= Beginning of Section =
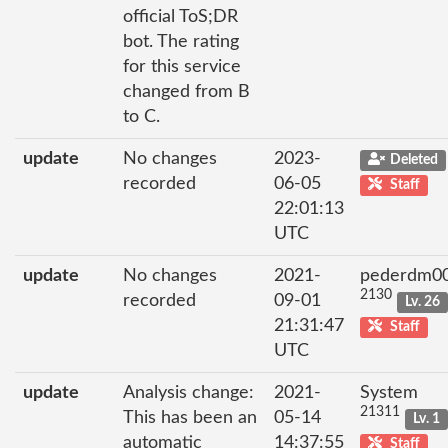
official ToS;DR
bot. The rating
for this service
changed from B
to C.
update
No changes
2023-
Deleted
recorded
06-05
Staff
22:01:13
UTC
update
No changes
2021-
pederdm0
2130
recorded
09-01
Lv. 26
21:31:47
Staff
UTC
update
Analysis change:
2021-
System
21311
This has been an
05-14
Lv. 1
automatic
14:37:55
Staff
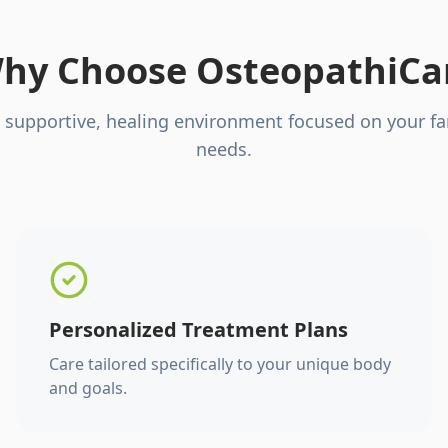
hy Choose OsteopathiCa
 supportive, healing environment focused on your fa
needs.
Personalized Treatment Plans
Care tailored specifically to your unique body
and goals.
= End of Section =
= Beginning of Section =
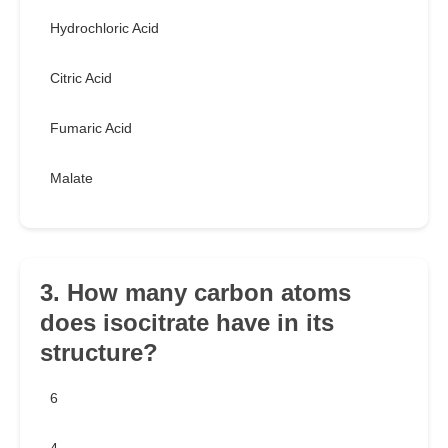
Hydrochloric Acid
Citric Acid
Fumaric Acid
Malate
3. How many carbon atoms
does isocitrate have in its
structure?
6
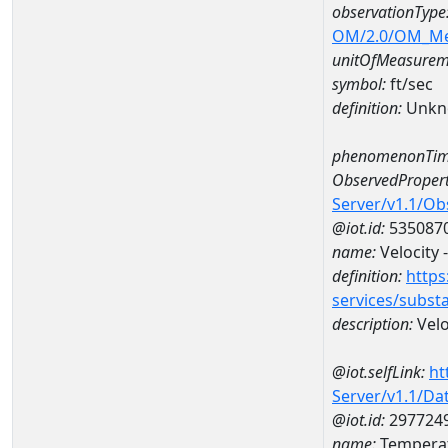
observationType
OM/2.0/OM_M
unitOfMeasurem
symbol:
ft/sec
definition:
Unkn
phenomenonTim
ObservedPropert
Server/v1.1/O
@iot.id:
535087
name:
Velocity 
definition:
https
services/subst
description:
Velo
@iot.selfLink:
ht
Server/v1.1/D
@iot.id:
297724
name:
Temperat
= End of Section =
= Beginning of Section =
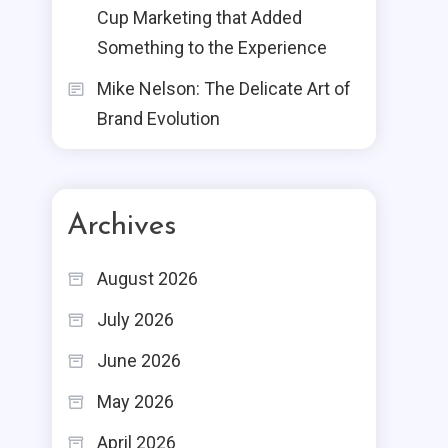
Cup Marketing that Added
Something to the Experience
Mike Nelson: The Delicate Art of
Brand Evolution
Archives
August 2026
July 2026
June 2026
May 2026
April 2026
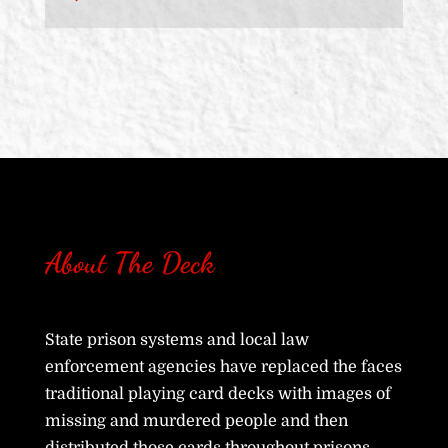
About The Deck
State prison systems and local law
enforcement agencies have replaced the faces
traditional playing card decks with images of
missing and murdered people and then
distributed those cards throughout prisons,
= End of Section =
-- Problem details --
Wherever the word "your" appears in a line of the data, copy that line.

-- Exercise response --
 supportive, healing environment focused on your fa
Care tailored specifically to your unique body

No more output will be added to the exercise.